(Dataset entries)
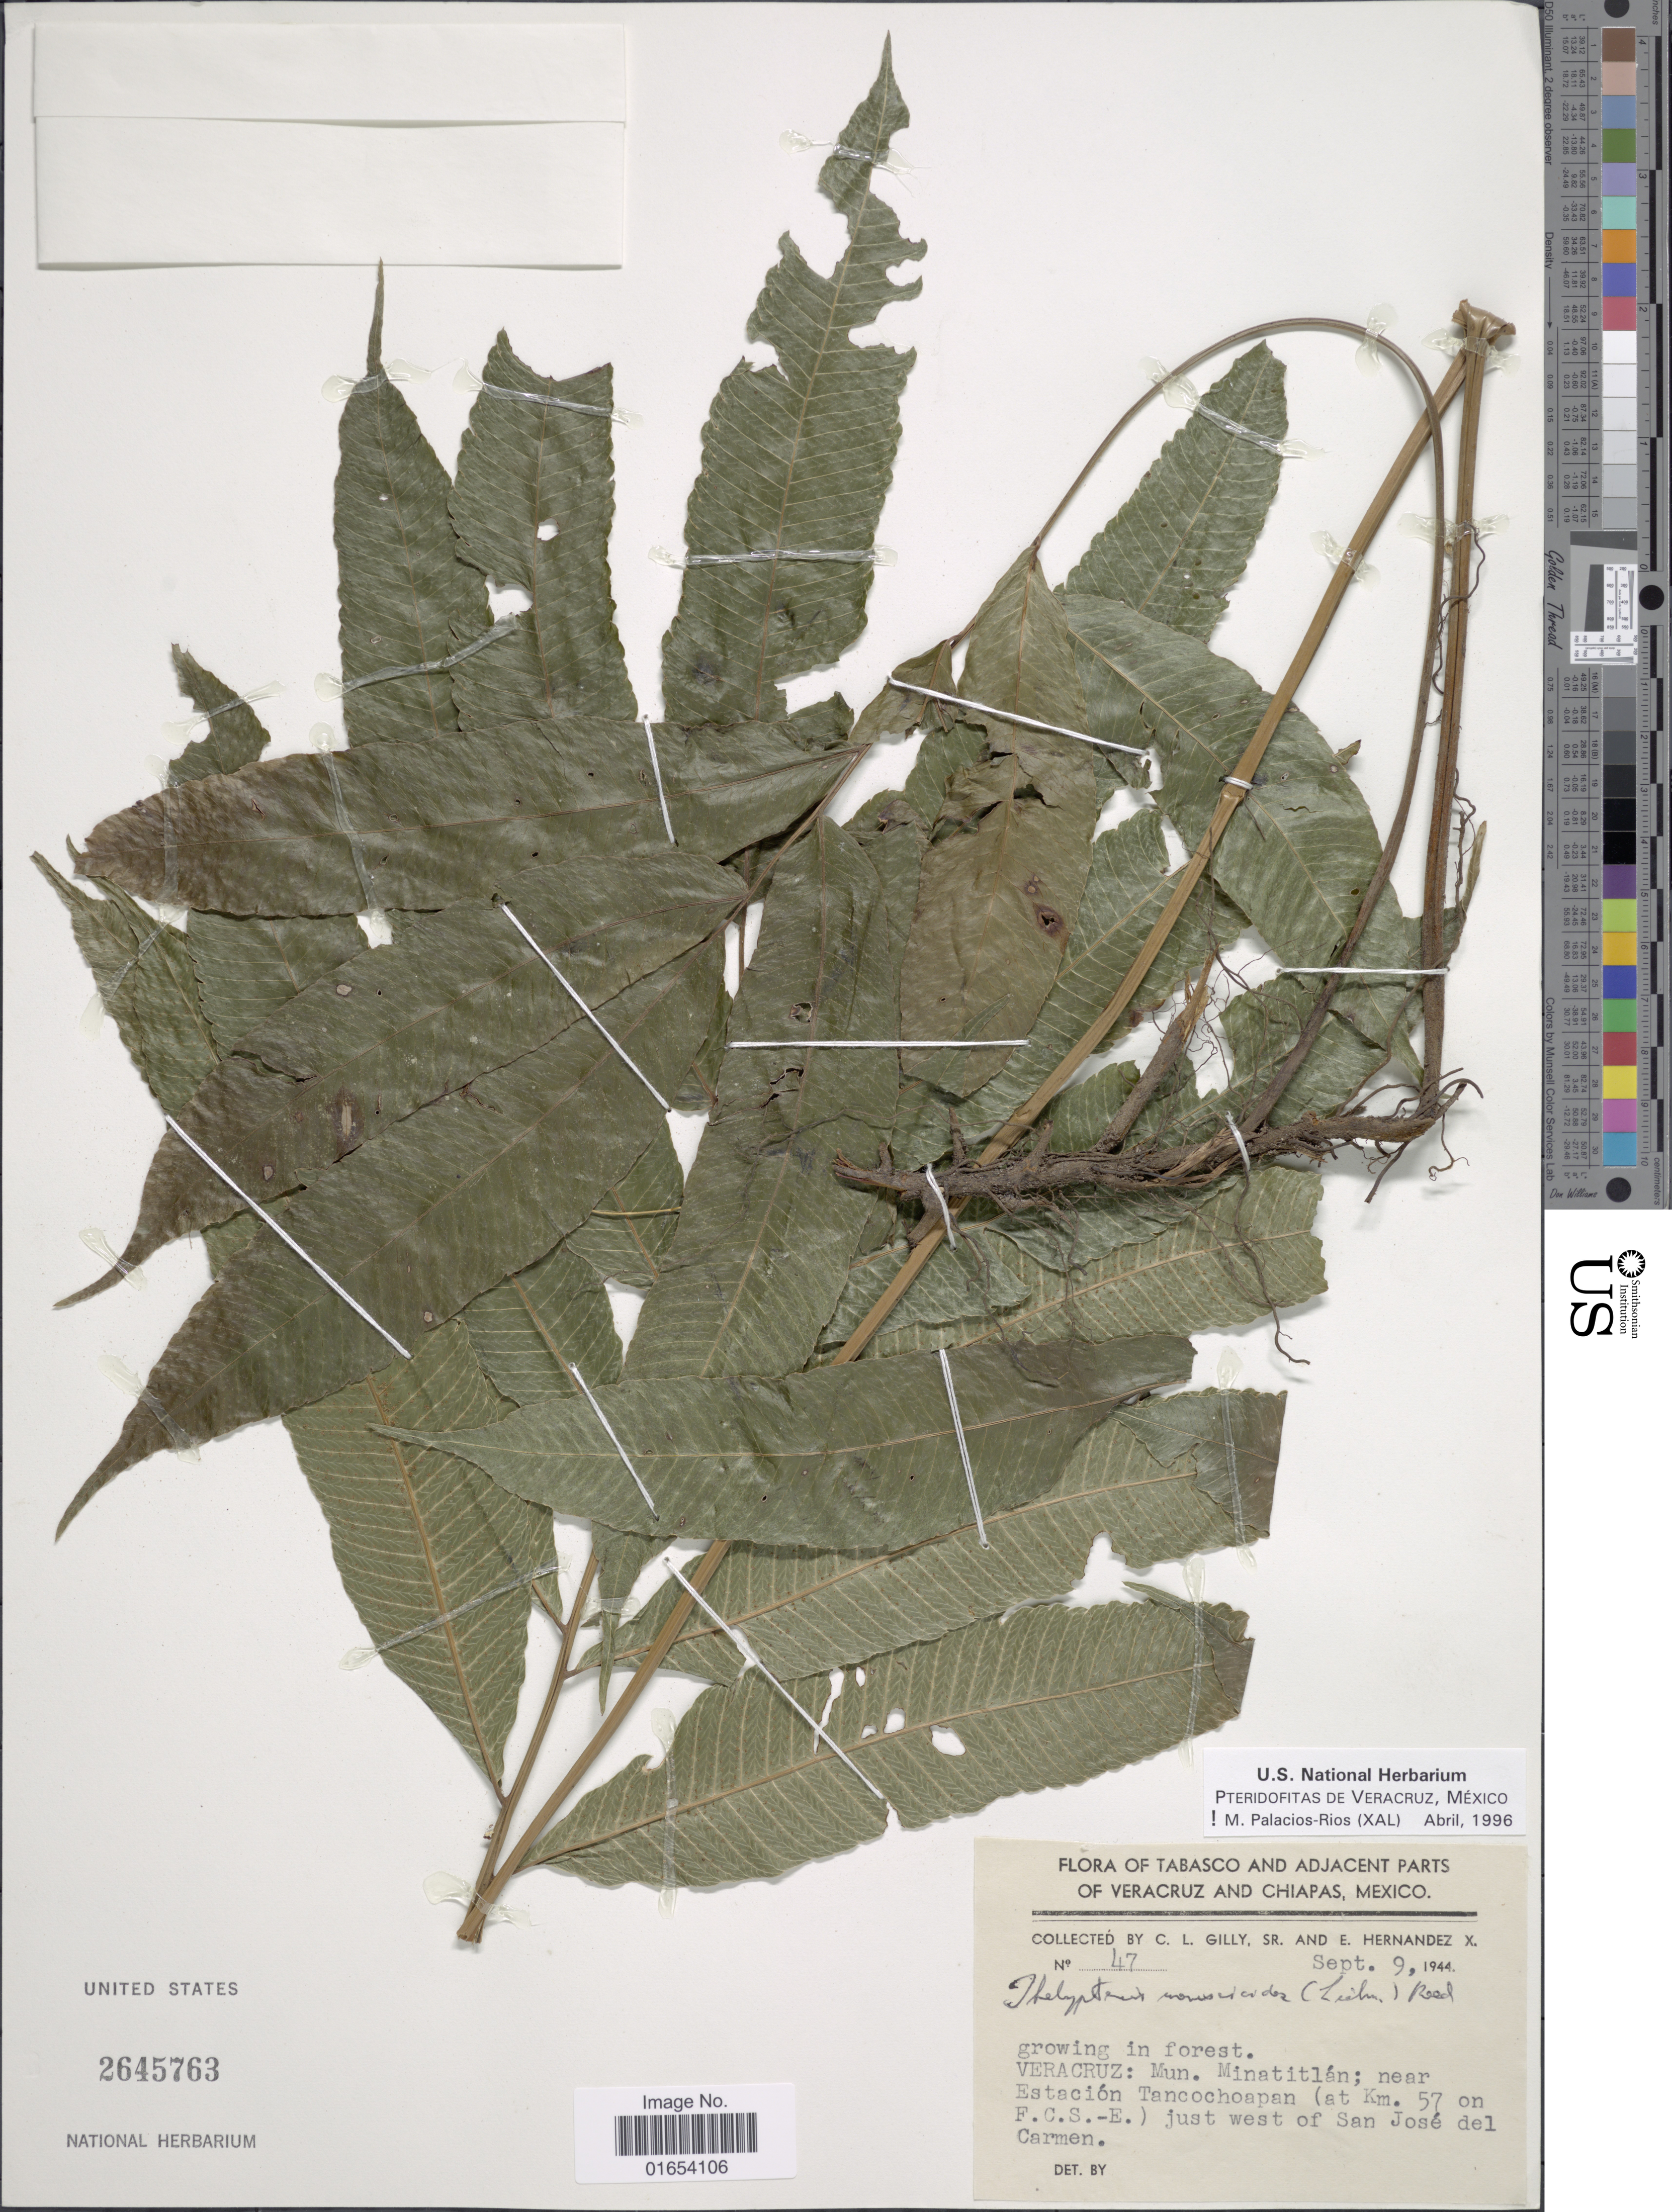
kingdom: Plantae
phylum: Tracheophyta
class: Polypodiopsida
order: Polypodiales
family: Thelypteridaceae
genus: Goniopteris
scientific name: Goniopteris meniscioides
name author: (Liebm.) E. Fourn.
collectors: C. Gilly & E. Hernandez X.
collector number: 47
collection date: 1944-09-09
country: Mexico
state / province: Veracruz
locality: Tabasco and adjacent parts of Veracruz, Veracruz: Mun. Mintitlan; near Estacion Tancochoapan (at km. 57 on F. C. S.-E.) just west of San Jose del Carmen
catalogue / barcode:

(Written problem) Rename "locality" to "place of collection" throughout the records and write them out again, keeping everything else the same. Leave out the pictures.

(The output)
kingdom: Plantae
phylum: Tracheophyta
class: Polypodiopsida
order: Polypodiales
family: Thelypteridaceae
genus: Goniopteris
scientific name: Goniopteris meniscioides
name author: (Liebm.) E. Fourn.
collectors: C. Gilly & E. Hernandez X.
collector number: 47
collection date: 1944-09-09
country: Mexico
state / province: Veracruz
place of collection: Tabasco and adjacent parts of Veracruz, Veracruz: Mun. Mintitlan; near Estacion Tancochoapan (at km. 57 on F. C. S.-E.) just west of San Jose del Carmen
catalogue / barcode:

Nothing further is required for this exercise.